## Goal of the exercise:
In the passage on gate disturb in Source-Side Injection Flash arrays, explain in one to three sentences why Source-Side Injection has been put forward as another way to program Flash memories.

## Provided passage:
Investigation and Suppression of the Gate Disturb Effect in Source-Side Injection Flash EEPROM Arrays

Most Flash memories rely on channel hot-electron injection or on Fowler-Nordheim tunnelling for programming. However, Source-Side Injection (SSI) has also been suggested as an alternative programming mechanism since it combines a high injection efficiency with a low power consumption^1-6). In the meanwhile, the viability of using this programming mechanism for state-of-the-art nonvolatile applications has been sufficiently demonstrated and the ability to establish fast programming from a single supply voltage has been a driving force for the further qualification of SSI devices^5-8). When implementing these novel device structures in memory arrays, the influence of disturb effects in the different operating modes has to be investigated and subsequently minimized by technological or design solutions. Indeed, the outcome of such a disturb analysis is not only a function of the cell structure and of the operating voltages, but also of the array architecture^6-8). Particularly for embedded memory applications, technological changes should be avoided in order to maintain a high cost-effectiveness. This paper reports on a critical gate disturb effect in split-gate SSI cells for embedded applications. Different interpoly isolation schemes have been investigated and it is shown that sufficient disturb margin is obtained without major changes to the process flow.

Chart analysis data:
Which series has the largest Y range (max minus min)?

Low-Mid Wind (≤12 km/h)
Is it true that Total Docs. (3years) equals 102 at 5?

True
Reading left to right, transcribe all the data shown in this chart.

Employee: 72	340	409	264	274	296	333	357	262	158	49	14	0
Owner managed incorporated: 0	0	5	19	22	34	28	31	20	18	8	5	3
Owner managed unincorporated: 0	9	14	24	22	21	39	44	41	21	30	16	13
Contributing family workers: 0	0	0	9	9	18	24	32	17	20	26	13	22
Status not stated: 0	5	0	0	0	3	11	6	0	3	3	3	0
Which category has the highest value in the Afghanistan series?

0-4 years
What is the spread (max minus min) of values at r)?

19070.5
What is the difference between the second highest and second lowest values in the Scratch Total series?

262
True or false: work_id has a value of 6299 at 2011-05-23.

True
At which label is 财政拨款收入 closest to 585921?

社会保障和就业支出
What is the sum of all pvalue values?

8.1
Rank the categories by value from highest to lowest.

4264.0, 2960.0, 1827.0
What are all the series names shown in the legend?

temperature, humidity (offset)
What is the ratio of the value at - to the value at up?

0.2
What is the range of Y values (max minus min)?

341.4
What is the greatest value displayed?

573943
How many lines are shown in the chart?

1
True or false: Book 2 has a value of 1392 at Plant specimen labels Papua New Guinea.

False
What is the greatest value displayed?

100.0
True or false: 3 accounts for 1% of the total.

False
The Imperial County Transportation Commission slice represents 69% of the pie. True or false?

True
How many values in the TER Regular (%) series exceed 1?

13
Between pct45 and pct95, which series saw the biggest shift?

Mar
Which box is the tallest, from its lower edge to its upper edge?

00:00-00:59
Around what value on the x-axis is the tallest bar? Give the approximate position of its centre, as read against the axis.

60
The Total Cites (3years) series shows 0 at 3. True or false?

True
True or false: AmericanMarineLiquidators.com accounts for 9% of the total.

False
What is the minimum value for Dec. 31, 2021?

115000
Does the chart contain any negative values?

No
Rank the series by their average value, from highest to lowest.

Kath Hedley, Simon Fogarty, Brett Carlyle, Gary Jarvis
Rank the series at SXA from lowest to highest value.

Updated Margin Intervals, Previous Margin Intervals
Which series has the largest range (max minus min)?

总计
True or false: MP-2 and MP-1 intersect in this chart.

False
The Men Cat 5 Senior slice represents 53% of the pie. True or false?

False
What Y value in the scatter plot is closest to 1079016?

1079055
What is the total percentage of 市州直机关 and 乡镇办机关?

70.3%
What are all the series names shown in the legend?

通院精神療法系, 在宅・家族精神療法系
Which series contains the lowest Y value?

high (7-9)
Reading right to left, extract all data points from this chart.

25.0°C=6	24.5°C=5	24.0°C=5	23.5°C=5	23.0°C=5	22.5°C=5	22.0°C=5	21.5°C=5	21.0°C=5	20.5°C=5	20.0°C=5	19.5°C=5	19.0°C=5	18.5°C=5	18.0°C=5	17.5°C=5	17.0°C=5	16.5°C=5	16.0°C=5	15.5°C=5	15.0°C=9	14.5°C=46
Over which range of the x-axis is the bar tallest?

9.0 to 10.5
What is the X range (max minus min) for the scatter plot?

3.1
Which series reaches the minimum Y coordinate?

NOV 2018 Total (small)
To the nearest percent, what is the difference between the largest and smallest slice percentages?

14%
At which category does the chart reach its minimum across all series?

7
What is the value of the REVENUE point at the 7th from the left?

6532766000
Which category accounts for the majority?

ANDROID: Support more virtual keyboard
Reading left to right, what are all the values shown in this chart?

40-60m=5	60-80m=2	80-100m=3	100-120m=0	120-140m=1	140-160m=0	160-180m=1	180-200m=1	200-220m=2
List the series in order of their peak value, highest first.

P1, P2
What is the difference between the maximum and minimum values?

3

## Expected answer:
Source-Side Injection has been put forward as an alternative programming mechanism because it combines a high injection efficiency with a low power consumption.